MATERIALS PROVIDED Block Start

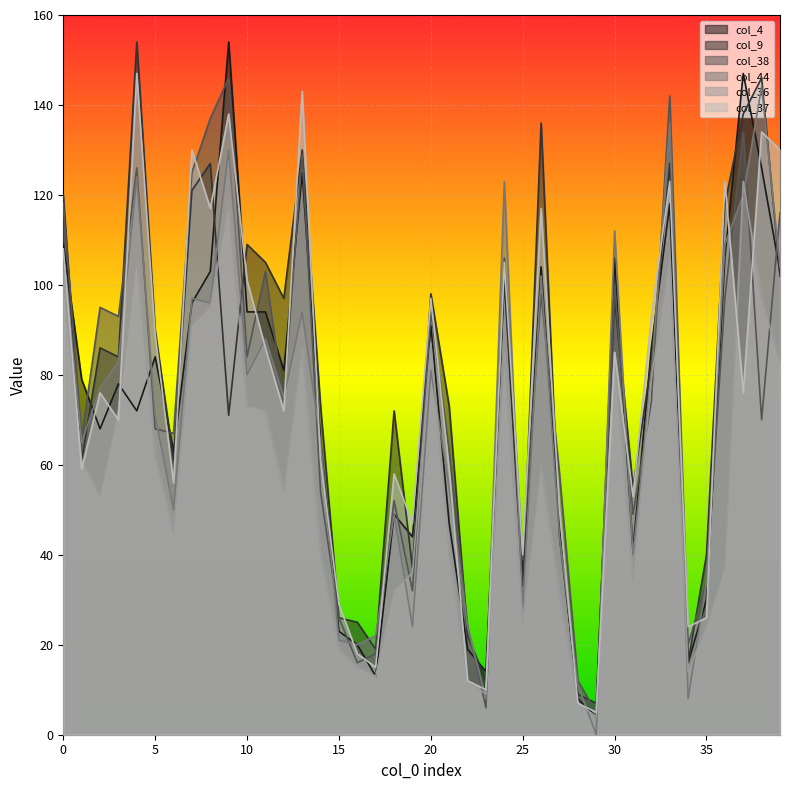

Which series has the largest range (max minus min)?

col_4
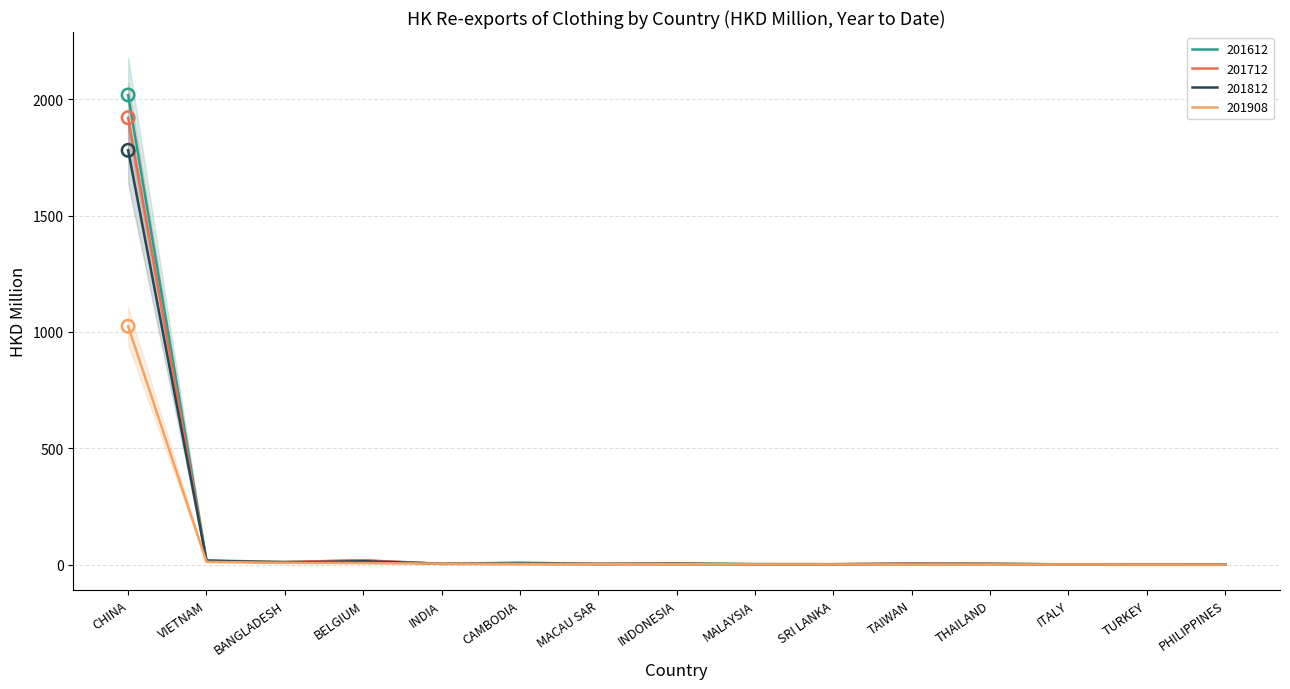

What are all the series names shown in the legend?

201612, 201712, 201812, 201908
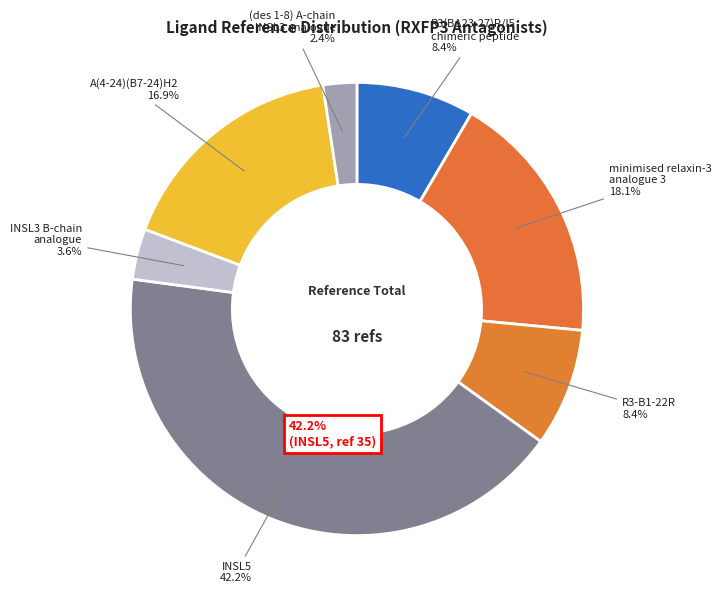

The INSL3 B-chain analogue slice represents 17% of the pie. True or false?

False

MATERIALS PROVIDED Block End

§ BRIEF: Edit the records above so that each "series" becomes "category", keeping everything else the same, and leave the pictures out of your answer.

§ RESPONSE TO THE TASK:
Which category has the largest range (max minus min)?

col_4

What are all the category names shown in the legend?

201612, 201712, 201812, 201908

The INSL3 B-chain analogue slice represents 17% of the pie. True or false?

False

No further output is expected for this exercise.